Hi, everyone! Greetings & Salutations. I took a really long break from posting, as beekeeping season was upon me, then gardening season was upon me, and then my husband got this really well-intentioned but harebrained idea that I should start cleaning the house on a schedule. A schedule! Can you believe that? Our house did look a little better for a while, but then I burned out on his idea, and rather quickly at that.
We just returned from San Francisco, in celebration of our fifth wedding anniversary. I never, never, never get sick, so I of course came down with The Cold From Hell five days before we were supposed to leave. By the time we got to San Francisco, I was not only sleep-deprived, but had bronchitis. So I spent a few sleepless nights making my husband sleep-deprived, too, because I just couldn’t lie down without coughing.

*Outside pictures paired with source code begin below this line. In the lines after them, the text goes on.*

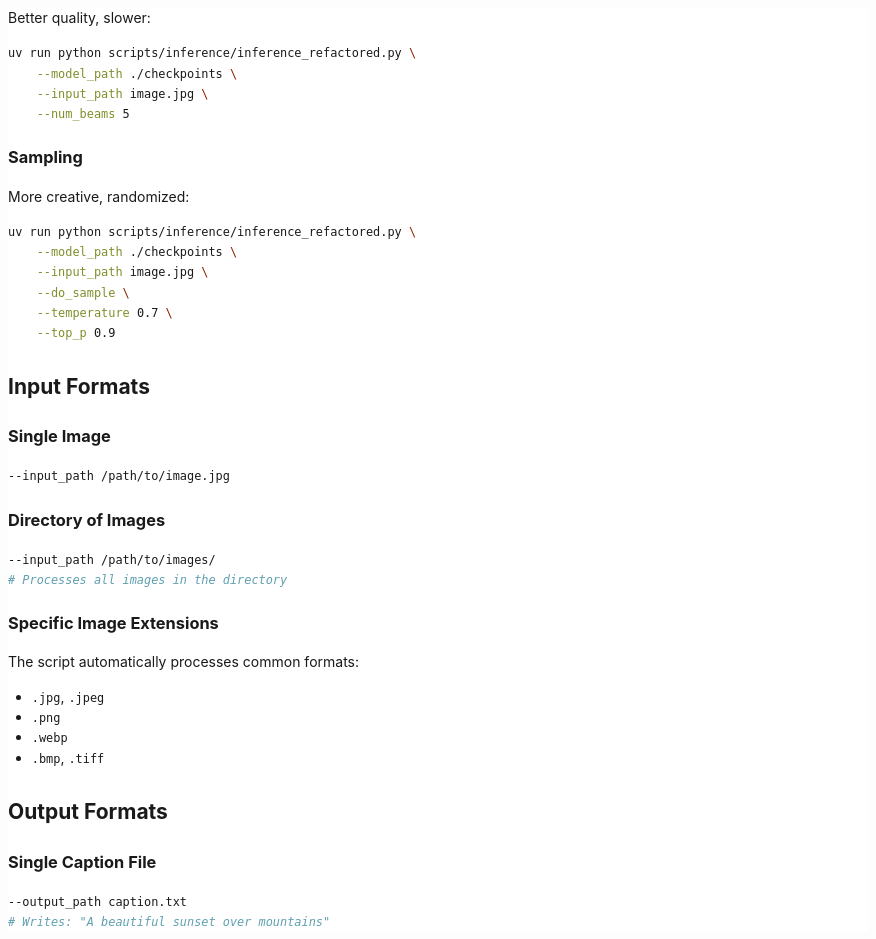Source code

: Better quality, slower:

```bash
uv run python scripts/inference/inference_refactored.py \
    --model_path ./checkpoints \
    --input_path image.jpg \
    --num_beams 5
```

### Sampling

More creative, randomized:

```bash
uv run python scripts/inference/inference_refactored.py \
    --model_path ./checkpoints \
    --input_path image.jpg \
    --do_sample \
    --temperature 0.7 \
    --top_p 0.9
```

## Input Formats

### Single Image

```bash
--input_path /path/to/image.jpg
```

### Directory of Images

```bash
--input_path /path/to/images/
# Processes all images in the directory
```

### Specific Image Extensions

The script automatically processes common formats:

- `.jpg`, `.jpeg`
- `.png`
- `.webp`
- `.bmp`, `.tiff`

## Output Formats

### Single Caption File

```bash
--output_path caption.txt
# Writes: "A beautiful sunset over mountains"
```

You can get me to do just about anything if you deprive me of sleep. So, by the time we visited Chinatown on the second day of our trip, I was pretty damned desperate. We stopped in at a Chinese Herbalist place, and I asked the man behind the counter if he could help me. He smiled a lot and nodded when I described my numerous symptoms and kept pointing to my chest. Come to think of it, he probably thought I was pointing to my magnificent breasts, not my lungs. No wonder he was smiling and nodding! Yes!
I know a lot about the practice of medicine from watching so many “House” episodes, and I know that taking the wrong Chinese herbs can make huge sores bust out on your skin which then explode on everyone near you. So, I was fortunate to have a nice Amer-Asian lady shopper translate for me. Within seconds, and for only $3.50 for the entire bottle, I got some pills which were to be taken for lung, throat and esophagus problems. As soon as we got back to the hotel, I started taking my new meds, which were small tablets in a lovely shade of green.
I awoke at 11:00 PM in severe gastro-intestinal distress, meaning GASTRO, which is Greek for GAS, and INTESTINAL, which is Greek for INTESTINAL. Over the next few days, I continued hacking like a fiend. The pills ended up in the trash in our hotel room, but I continued to suffer from their effects any time I put the smallest amount of food in my mouth.
So I am thinking the nice lady who translated for me was in cahoots with the guy behind the counter, and they decided to play a trick on The Stupid Texas Tourist Lady. Well, isn’t that what you would suspect? Fool me once, you zany Chinatown pranksters! Anyway, everything is okay now, and I’m on the mend.
My husband just emailed from work and said a guy there was sick all week with the same bronchitis-stuff I had. Now I wish I’d saved the pills for him, because he can sort of be a butthead at times, and it would be funny for him to think my husband was actually trying to help him.
Next time, I think I will write about how we loners make TERRIBLE travelers. No wonder hubby and I only take a trip once a year!
I’ve missed you! Did you miss me? It’s good to be back.